Start of Records for the task

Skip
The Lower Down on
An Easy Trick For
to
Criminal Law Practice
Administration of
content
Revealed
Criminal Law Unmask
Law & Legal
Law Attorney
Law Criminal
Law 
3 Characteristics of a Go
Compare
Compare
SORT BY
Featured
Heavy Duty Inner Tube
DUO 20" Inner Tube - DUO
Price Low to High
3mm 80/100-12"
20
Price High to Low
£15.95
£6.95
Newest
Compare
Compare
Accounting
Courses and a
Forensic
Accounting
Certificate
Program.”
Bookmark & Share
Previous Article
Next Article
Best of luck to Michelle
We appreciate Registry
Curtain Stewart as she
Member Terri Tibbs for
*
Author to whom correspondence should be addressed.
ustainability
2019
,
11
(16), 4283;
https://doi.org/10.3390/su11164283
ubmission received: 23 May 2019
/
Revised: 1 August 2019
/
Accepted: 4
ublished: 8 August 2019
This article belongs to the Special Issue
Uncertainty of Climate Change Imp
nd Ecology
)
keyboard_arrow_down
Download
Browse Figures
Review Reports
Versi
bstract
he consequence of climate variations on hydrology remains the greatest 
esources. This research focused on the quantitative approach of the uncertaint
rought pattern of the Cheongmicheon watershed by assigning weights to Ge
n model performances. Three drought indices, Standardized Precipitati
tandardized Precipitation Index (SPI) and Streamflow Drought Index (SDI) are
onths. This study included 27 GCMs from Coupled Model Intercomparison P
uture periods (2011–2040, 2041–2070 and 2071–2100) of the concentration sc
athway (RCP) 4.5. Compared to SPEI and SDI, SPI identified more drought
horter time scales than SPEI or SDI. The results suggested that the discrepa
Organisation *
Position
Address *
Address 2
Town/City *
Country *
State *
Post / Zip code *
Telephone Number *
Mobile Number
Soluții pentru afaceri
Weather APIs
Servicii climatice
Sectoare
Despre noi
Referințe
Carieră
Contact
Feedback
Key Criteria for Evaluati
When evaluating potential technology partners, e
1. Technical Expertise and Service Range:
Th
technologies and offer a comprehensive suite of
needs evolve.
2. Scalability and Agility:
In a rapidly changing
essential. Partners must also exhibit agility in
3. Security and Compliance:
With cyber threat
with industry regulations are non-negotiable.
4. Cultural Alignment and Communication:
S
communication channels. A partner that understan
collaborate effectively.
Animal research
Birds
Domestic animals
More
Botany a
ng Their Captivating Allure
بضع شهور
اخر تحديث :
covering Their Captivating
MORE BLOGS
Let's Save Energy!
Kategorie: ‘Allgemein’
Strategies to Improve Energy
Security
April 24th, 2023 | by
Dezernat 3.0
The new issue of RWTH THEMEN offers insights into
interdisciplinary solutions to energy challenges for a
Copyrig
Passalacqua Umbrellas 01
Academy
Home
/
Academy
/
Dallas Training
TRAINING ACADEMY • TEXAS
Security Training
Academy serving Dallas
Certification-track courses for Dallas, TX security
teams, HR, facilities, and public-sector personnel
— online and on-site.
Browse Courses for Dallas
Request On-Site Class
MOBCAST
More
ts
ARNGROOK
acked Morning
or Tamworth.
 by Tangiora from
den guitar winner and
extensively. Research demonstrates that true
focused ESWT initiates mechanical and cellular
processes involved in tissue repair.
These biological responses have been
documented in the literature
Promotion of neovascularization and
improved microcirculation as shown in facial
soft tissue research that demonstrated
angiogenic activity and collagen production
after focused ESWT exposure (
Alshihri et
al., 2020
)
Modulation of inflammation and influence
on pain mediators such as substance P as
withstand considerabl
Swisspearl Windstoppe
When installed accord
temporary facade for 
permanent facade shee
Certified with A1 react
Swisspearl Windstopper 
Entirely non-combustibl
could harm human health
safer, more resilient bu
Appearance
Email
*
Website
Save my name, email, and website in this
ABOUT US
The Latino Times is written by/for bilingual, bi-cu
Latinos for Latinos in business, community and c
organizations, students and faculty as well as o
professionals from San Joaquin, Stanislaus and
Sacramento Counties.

End of Records for the task

**Exercise requirements:** Write out every line of the material above word for word, keeping each line's spelling, punctuation and breaks unchanged.

**Exercise response:**
Skip
The Lower Down on
An Easy Trick For
to
Criminal Law Practice
Administration of
content
Revealed
Criminal Law Unmask
Law & Legal
Law Attorney
Law Criminal
Law 
3 Characteristics of a Go
Compare
Compare
SORT BY
Featured
Heavy Duty Inner Tube
DUO 20" Inner Tube - DUO
Price Low to High
3mm 80/100-12"
20
Price High to Low
£15.95
£6.95
Newest
Compare
Compare
Accounting
Courses and a
Forensic
Accounting
Certificate
Program.”
Bookmark & Share
Previous Article
Next Article
Best of luck to Michelle
We appreciate Registry
Curtain Stewart as she
Member Terri Tibbs for
*
Author to whom correspondence should be addressed.
ustainability
2019
,
11
(16), 4283;
https://doi.org/10.3390/su11164283
ubmission received: 23 May 2019
/
Revised: 1 August 2019
/
Accepted: 4
ublished: 8 August 2019
This article belongs to the Special Issue
Uncertainty of Climate Change Imp
nd Ecology
)
keyboard_arrow_down
Download
Browse Figures
Review Reports
Versi
bstract
he consequence of climate variations on hydrology remains the greatest 
esources. This research focused on the quantitative approach of the uncertaint
rought pattern of the Cheongmicheon watershed by assigning weights to Ge
n model performances. Three drought indices, Standardized Precipitati
tandardized Precipitation Index (SPI) and Streamflow Drought Index (SDI) are
onths. This study included 27 GCMs from Coupled Model Intercomparison P
uture periods (2011–2040, 2041–2070 and 2071–2100) of the concentration sc
athway (RCP) 4.5. Compared to SPEI and SDI, SPI identified more drought
horter time scales than SPEI or SDI. The results suggested that the discrepa
Organisation *
Position
Address *
Address 2
Town/City *
Country *
State *
Post / Zip code *
Telephone Number *
Mobile Number
Soluții pentru afaceri
Weather APIs
Servicii climatice
Sectoare
Despre noi
Referințe
Carieră
Contact
Feedback
Key Criteria for Evaluati
When evaluating potential technology partners, e
1. Technical Expertise and Service Range:
Th
technologies and offer a comprehensive suite of
needs evolve.
2. Scalability and Agility:
In a rapidly changing
essential. Partners must also exhibit agility in
3. Security and Compliance:
With cyber threat
with industry regulations are non-negotiable.
4. Cultural Alignment and Communication:
S
communication channels. A partner that understan
collaborate effectively.
Animal research
Birds
Domestic animals
More
Botany a
ng Their Captivating Allure
بضع شهور
اخر تحديث :
covering Their Captivating
MORE BLOGS
Let's Save Energy!
Kategorie: ‘Allgemein’
Strategies to Improve Energy
Security
April 24th, 2023 | by
Dezernat 3.0
The new issue of RWTH THEMEN offers insights into
interdisciplinary solutions to energy challenges for a
Copyrig
Passalacqua Umbrellas 01
Academy
Home
/
Academy
/
Dallas Training
TRAINING ACADEMY • TEXAS
Security Training
Academy serving Dallas
Certification-track courses for Dallas, TX security
teams, HR, facilities, and public-sector personnel
— online and on-site.
Browse Courses for Dallas
Request On-Site Class
MOBCAST
More
ts
ARNGROOK
acked Morning
or Tamworth.
 by Tangiora from
den guitar winner and
extensively. Research demonstrates that true
focused ESWT initiates mechanical and cellular
processes involved in tissue repair.
These biological responses have been
documented in the literature
Promotion of neovascularization and
improved microcirculation as shown in facial
soft tissue research that demonstrated
angiogenic activity and collagen production
after focused ESWT exposure (
Alshihri et
al., 2020
)
Modulation of inflammation and influence
on pain mediators such as substance P as
withstand considerabl
Swisspearl Windstoppe
When installed accord
temporary facade for 
permanent facade shee
Certified with A1 react
Swisspearl Windstopper 
Entirely non-combustibl
could harm human health
safer, more resilient bu
Appearance
Email
*
Website
Save my name, email, and website in this
ABOUT US
The Latino Times is written by/for bilingual, bi-cu
Latinos for Latinos in business, community and c
organizations, students and faculty as well as o
professionals from San Joaquin, Stanislaus and
Sacramento Counties.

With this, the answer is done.